As in the saddest lives, the film is not really based on a scenario, but rather on the chain of situations where the desire to survive in hostile environment dominates. The repetitiveness of the gestures testifies to the gravity of the approaches imposed on the heroine. The Dardenne brothers film it several times when she removes her shoes and puts her boots to reach her caravan. When thoughts are entirely built around these derisory actions, how to project themselves, in the literal sense, in the future? There is only a gloomy present, always started again, a kind of unnecessary and cyclical agitation in the land of misery.

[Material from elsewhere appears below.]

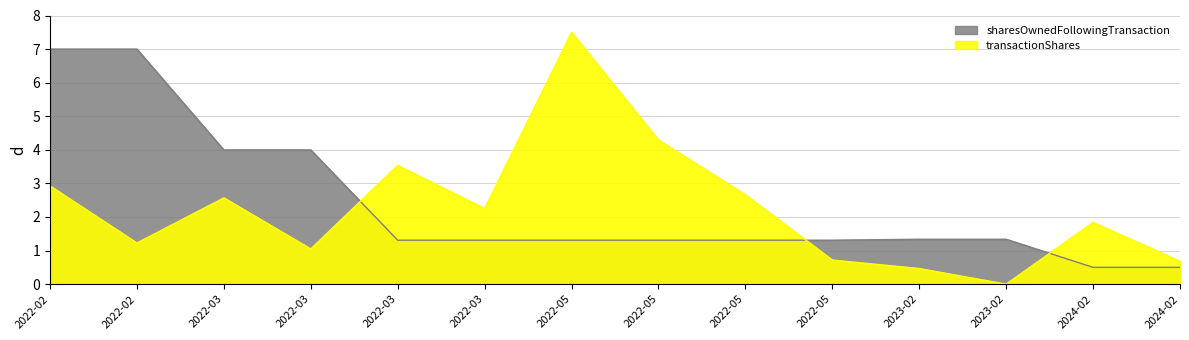

Which series has the widest spread of values?

transactionShares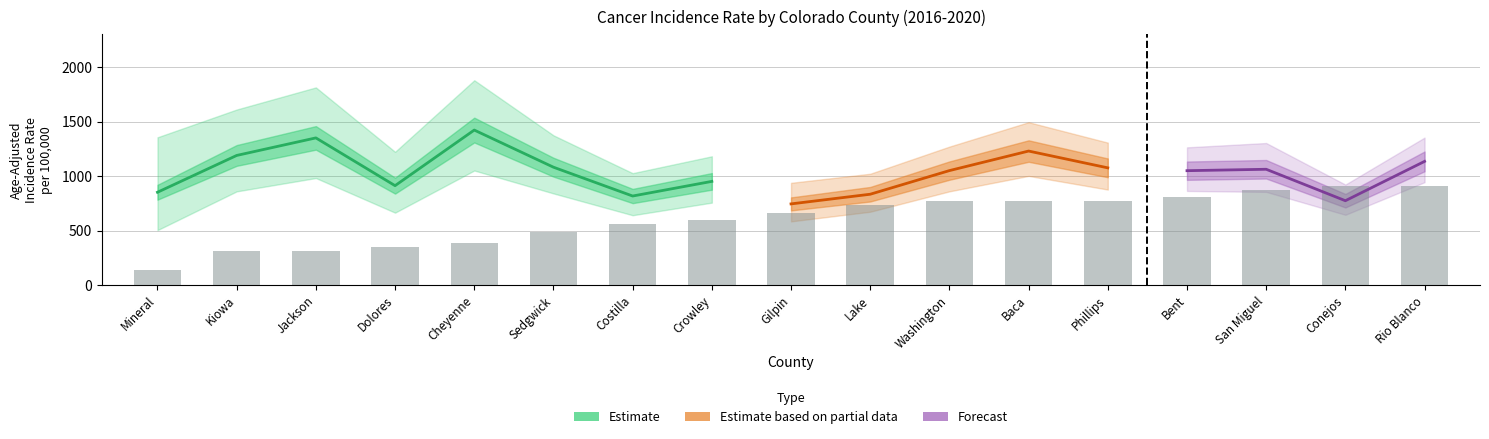

At which category is the sum across all series the highest?

Cheyenne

“We had decided not to start from an intrigue, but from a person. Contrary to The promisewe wanted to build the scenario according to the things that happen. The spectator had to be put in the position he wonders: “What’s going to happen to her? How will she manage with what happens to her?” It was up to us to find a new way of writing in this sense, without building. »»
Anna Arendt, in her analysis of concentrational systems, showed that all men are equal in horror, the death camps having abolished the difference between the executioners and the victims. All things considered, Rosetta applies this psychological and dramatic scheme. Ready to be kapo of the system that suffocates her, she will go so far as to betray her only friend. The artistic courage of the Dardenne brothers is reflected in this desire to break Manichaeism which stifles cinematographic creation.